What to produce: Hunt through the entries for the word "lines" and copy each line in which it appears.

Extracted entries:
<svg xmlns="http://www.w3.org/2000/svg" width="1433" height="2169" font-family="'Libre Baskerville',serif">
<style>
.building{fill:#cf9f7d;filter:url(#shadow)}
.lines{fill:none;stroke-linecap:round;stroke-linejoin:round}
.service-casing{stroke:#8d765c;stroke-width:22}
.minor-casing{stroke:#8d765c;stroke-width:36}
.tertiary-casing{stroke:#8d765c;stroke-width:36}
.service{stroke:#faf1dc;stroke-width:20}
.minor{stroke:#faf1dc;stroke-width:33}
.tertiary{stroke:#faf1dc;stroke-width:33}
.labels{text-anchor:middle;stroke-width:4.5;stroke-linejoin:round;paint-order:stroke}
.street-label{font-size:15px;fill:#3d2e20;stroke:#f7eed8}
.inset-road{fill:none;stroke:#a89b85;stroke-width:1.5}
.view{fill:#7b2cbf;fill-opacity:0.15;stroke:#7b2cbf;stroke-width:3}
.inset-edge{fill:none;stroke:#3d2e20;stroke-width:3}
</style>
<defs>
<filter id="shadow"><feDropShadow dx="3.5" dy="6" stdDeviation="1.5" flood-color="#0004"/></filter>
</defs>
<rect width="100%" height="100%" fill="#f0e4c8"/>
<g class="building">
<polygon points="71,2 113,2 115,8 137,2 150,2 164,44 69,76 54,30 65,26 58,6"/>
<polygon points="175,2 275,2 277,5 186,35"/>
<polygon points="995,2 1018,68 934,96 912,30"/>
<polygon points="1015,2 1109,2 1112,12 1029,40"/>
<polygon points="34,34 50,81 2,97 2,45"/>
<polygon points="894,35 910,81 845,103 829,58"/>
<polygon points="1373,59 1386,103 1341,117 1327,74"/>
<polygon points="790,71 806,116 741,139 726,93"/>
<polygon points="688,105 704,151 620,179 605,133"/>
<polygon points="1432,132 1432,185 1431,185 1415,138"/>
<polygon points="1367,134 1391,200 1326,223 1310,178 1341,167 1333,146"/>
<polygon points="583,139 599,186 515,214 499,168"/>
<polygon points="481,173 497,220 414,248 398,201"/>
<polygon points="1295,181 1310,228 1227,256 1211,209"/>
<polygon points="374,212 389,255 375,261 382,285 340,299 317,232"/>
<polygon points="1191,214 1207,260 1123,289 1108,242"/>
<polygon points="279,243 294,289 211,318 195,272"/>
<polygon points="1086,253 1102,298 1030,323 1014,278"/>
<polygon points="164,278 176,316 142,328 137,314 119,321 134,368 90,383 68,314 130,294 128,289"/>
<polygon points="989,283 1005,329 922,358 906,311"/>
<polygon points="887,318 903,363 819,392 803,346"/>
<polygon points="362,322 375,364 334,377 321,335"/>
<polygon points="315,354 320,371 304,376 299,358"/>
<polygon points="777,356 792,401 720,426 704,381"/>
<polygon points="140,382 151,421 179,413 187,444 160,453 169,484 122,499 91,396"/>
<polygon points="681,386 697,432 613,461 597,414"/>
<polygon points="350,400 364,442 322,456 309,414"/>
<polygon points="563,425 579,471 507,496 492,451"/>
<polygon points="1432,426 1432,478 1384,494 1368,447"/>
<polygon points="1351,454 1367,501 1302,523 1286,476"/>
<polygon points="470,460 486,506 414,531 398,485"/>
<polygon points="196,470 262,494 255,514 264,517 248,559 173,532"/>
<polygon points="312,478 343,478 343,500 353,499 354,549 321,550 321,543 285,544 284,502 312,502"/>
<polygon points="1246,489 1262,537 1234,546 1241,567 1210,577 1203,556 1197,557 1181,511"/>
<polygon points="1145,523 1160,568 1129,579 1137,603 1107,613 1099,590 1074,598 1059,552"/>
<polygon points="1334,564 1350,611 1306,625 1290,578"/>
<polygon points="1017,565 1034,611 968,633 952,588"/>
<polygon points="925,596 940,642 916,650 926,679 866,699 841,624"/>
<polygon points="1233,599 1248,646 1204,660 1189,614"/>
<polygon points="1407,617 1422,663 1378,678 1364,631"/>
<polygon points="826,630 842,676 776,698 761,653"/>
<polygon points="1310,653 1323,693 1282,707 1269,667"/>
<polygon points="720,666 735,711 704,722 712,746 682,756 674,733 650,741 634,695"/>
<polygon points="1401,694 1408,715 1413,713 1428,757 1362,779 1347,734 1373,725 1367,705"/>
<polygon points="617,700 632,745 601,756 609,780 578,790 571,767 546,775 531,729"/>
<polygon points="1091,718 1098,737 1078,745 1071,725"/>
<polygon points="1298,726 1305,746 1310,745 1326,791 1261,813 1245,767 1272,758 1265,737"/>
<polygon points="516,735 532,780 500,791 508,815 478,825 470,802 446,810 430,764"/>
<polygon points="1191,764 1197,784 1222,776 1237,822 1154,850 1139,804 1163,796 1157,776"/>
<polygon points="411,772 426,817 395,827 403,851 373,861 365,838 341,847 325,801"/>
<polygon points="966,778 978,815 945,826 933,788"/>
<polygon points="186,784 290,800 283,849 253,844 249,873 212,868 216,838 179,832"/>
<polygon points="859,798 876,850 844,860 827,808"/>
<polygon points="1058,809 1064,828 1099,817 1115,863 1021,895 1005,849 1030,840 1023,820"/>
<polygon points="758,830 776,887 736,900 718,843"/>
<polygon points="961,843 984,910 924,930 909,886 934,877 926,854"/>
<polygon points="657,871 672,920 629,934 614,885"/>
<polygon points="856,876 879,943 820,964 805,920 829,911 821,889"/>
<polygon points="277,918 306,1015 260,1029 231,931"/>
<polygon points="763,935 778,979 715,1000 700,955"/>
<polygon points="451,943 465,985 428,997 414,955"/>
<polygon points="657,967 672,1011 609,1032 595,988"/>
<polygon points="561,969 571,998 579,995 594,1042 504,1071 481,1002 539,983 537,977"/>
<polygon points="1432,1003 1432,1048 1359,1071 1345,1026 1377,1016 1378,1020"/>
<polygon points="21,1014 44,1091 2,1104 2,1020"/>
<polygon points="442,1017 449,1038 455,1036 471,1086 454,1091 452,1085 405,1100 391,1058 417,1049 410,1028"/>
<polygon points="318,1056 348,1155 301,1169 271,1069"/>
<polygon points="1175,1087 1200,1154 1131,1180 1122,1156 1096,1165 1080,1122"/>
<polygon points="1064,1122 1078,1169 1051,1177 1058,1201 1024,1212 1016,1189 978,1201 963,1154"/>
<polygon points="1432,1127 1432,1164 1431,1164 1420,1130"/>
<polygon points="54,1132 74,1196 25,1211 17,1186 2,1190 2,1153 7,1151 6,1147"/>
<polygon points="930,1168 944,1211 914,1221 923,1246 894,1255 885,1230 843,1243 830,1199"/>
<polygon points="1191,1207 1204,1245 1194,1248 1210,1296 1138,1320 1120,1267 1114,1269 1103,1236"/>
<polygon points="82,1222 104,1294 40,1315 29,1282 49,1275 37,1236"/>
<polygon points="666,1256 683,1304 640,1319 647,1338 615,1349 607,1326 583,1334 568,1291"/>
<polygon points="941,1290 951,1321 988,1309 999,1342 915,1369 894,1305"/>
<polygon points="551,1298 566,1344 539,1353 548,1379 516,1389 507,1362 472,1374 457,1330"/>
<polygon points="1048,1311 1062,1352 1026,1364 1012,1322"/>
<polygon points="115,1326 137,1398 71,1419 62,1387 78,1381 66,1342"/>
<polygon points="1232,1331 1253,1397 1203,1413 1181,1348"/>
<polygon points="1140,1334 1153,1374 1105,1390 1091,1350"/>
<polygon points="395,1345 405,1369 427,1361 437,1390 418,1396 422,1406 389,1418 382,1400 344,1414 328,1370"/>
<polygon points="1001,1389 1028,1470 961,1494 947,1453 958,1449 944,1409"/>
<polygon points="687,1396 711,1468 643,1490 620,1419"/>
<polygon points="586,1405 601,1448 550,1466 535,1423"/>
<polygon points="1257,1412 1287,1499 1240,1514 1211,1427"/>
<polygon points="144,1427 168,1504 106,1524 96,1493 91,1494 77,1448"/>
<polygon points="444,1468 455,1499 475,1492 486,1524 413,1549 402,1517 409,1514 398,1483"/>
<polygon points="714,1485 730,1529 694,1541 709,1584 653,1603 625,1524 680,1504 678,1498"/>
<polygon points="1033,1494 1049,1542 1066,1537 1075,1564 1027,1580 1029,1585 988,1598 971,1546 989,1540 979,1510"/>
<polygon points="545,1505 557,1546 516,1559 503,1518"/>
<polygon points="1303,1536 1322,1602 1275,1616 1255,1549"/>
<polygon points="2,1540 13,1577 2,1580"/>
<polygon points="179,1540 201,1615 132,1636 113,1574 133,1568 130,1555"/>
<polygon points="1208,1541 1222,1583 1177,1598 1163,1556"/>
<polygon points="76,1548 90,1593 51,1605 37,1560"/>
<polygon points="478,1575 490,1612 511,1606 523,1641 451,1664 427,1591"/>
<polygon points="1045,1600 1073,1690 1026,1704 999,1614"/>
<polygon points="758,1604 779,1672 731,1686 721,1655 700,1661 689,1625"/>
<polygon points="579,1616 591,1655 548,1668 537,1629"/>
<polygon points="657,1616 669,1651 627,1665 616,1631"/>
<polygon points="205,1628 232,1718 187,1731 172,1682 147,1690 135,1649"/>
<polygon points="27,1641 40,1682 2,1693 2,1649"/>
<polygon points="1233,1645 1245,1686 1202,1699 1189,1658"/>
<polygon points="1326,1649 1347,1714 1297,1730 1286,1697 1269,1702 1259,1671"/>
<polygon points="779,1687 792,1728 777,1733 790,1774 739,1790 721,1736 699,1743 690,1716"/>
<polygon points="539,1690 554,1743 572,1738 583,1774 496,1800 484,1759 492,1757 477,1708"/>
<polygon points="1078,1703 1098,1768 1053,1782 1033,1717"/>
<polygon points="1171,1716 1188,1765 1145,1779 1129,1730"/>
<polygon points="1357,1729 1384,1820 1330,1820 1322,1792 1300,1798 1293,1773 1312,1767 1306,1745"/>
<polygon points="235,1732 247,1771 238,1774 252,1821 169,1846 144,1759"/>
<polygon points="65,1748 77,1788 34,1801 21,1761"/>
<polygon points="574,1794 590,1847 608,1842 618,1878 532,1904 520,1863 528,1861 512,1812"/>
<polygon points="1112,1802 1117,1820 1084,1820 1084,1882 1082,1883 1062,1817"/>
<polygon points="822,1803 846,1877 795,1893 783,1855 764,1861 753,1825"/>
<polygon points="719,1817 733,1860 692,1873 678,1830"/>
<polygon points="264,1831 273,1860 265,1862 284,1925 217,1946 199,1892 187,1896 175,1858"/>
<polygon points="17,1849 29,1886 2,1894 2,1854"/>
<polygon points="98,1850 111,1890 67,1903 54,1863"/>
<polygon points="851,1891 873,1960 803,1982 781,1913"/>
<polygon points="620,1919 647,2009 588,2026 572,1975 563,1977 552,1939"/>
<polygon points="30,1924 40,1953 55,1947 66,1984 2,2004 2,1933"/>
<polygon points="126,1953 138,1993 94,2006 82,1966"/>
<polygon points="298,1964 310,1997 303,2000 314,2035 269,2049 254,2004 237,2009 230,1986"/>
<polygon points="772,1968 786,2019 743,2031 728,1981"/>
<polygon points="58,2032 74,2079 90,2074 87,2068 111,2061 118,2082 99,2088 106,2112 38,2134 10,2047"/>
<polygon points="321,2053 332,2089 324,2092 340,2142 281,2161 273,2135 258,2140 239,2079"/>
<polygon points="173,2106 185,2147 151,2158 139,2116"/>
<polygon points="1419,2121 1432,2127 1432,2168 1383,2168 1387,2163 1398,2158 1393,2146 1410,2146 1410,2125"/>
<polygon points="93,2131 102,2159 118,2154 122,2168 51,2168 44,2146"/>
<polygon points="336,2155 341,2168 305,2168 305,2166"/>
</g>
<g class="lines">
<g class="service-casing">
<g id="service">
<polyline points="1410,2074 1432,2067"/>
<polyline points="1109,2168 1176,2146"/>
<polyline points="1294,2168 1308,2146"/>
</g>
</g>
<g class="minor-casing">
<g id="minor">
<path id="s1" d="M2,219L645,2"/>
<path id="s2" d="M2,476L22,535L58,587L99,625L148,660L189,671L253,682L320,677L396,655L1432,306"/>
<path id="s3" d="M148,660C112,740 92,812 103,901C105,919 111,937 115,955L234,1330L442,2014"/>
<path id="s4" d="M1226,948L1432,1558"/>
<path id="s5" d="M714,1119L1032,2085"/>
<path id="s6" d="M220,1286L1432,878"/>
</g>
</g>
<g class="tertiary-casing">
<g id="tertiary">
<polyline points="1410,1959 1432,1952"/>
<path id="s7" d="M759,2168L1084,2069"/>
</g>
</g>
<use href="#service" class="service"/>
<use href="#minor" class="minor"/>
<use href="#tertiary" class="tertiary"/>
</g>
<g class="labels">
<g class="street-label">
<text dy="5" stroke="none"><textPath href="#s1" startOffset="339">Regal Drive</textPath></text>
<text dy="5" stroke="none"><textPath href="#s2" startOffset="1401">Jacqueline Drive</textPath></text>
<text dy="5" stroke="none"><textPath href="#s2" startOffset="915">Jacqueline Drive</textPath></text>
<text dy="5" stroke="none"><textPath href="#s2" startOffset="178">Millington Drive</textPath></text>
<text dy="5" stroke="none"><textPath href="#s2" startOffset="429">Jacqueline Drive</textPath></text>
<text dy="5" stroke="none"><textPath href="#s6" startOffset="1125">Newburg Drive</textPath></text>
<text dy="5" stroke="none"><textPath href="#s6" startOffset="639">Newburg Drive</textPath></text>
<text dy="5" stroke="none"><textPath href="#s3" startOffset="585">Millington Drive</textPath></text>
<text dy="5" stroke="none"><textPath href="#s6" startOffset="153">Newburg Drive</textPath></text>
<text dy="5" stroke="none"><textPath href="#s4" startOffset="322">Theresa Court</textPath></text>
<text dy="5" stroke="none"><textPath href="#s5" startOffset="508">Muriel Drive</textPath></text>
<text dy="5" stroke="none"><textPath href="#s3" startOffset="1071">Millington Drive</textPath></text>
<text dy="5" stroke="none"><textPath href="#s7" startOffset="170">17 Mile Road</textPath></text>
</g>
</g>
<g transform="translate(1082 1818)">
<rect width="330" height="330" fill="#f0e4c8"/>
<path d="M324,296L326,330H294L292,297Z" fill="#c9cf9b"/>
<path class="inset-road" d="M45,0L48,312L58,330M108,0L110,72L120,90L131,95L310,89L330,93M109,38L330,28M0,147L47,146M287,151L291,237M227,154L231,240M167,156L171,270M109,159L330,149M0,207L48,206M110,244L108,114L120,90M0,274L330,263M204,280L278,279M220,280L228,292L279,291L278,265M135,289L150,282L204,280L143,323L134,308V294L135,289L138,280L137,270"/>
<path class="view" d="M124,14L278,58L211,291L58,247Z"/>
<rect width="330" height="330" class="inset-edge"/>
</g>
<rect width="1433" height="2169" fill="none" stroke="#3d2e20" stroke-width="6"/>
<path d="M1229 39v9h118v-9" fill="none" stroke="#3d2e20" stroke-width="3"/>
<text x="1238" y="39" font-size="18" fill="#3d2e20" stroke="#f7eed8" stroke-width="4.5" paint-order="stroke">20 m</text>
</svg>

Output for this task:
.lines{fill:none;stroke-linecap:round;stroke-linejoin:round}
<g class="lines">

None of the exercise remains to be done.